* Exercise instructions:
Lift out all lines below that contain "bibliothèque".

(Saved entries)

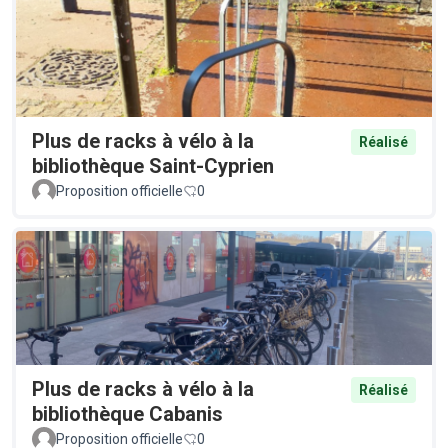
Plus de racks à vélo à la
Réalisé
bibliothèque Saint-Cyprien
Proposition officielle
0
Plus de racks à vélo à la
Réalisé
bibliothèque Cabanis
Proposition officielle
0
---
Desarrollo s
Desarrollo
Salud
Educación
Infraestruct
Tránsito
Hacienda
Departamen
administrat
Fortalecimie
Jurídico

* Solution for this exercise:
bibliothèque Saint-Cyprien
bibliothèque Cabanis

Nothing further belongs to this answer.